We tried leaving the door open to get some air circulating, but the overhead light was a beacon to the mosquito colonies cruising for dinner. I think Rhi was melting.


In desperation, we attempted to turn on the window air conditioning unit (it costs extra to use a/c). The spot that would normally have the control panel was covered in duct tape. I peeled that off to reveal a pulsing mass of wires surrounding what appeared to be an “on” button.


When I was a kid, I accidentally grabbed hold of an electric fence meant to corral horses. Every since then I have had a healthy fear of unidentified electrical wiring. However, at that moment, half naked, drenched in sweat, and gasping for cool air, I was convinced that instant death by electrocution outweighed slow death by heat stroke. I reached in and pushed … something.


Instantly, the unit roared to life. It was glorious! For three whole minutes we were in heaven. Three. Then the damn machine hiccuped, spit at us and began choking out hot stinky air. I pulled the plug, doused myself in Deet, grabbed a thin sheet off the bed and declared that I was sleeping in the hammock outside by the pool. It was one of the best night’s sleep of the whole trip thus far!


Having been deprived of dinner, however, the mosquitos were determined to get their revenge. The next day when I braved taking a shower…

[Side bar here: showering in Central America is an adventure. Many hostels promise agua caliente, but few deliver! Hot water showers are a luxury accompanied by risk of electrocution.


Showering generally involves sticking one brave body part at a time under a stream of freezing cold water, hopping around trying to deter hypothermia, while also not splashing your clothes that are hanging on the one nail jammed into the wall to serve as towel bar. Shampooing requires a mental pep talk and forget about having the strength to endure the torture long enough to apply conditioner.]

Anyway, I decided to brave a shower in El Tunco. The facility (I use that term quite loosely) at La Sombre is an open air model in the center of the hostel next to the toilet. After figuring out how to hang my towel, change of clothes and toiletry bag all on the one rusty nail/towel bar, I turned on the water and stripped off my clothes.
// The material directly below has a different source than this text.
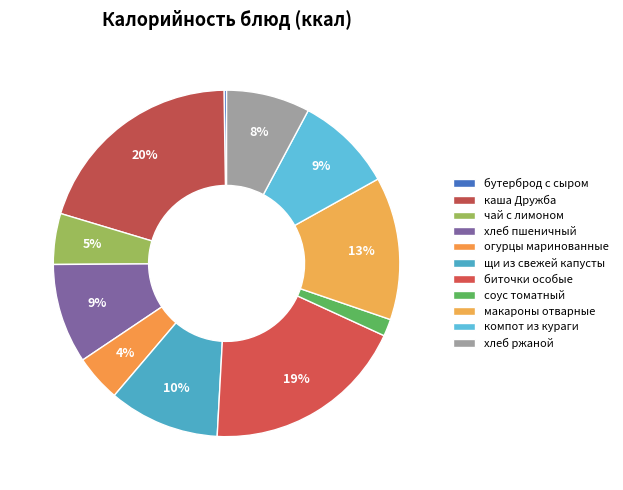

Is there a majority slice in this chart?

No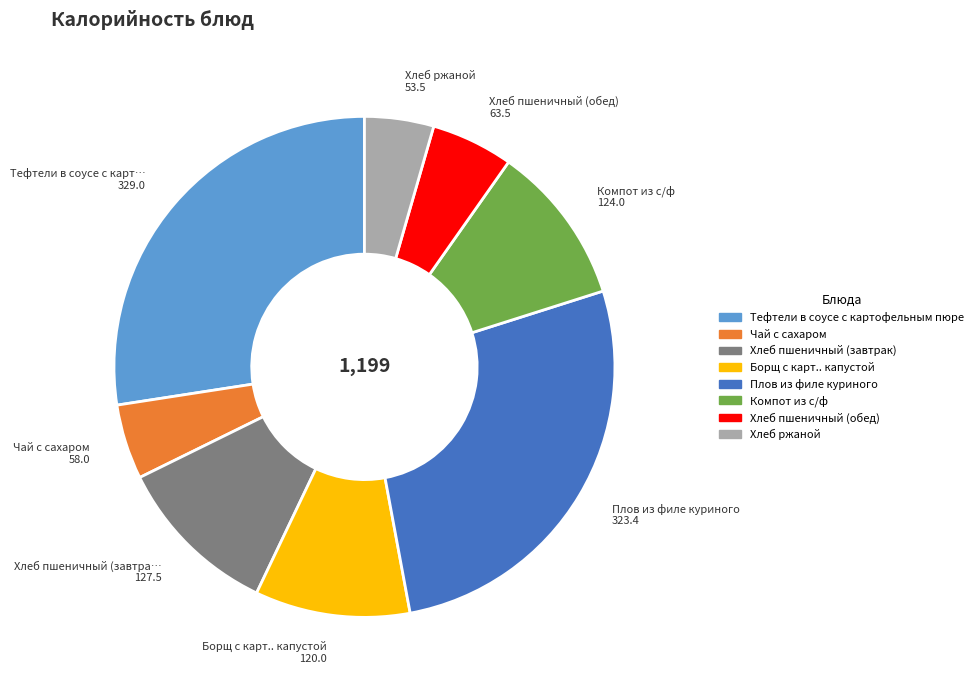

Do Плов из филе куриного and Борщ с карт.. капустой together represent more than half of the pie?

No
I had one leg clean when the onslaught began. The mosquitos were out for blood. After the fourth bite in as many seconds I escaped only by subjecting my entire body to the freezing shower. I stood under the shower head turning slowly and looking in horror at the mosquitos lining up on the walls waiting for me to dare step away from the water.

I did manage to escape, but not unscathed!




Shower debacle aside, El Tunco was a beautiful place to spend two days. We strolled down the beach and, getting caught in a sudden downpour, had a great conversation with a fantastic bartender who was more than agreeable to help us practice speaking Espanol.



Having overstayed our time in Guatemala, we had little time to see much in El Salvador so we decided to leave El Tunco and spend a day and one night in San Salvador before going on to Nicaragua. The adventure continues…

Audrey and Rhiannon – traveling mosquito bait with heatstroke

3 responses to “Tortured in El Tunco”

  1. Nancy heller Avatar
    Nancy heller

    Are there any 4 star hotels?

    1. Audrey Avatar

      There are better places, but we are being cheap.

  2. VFreviewer Avatar

    Appreciate this post. Will try it out.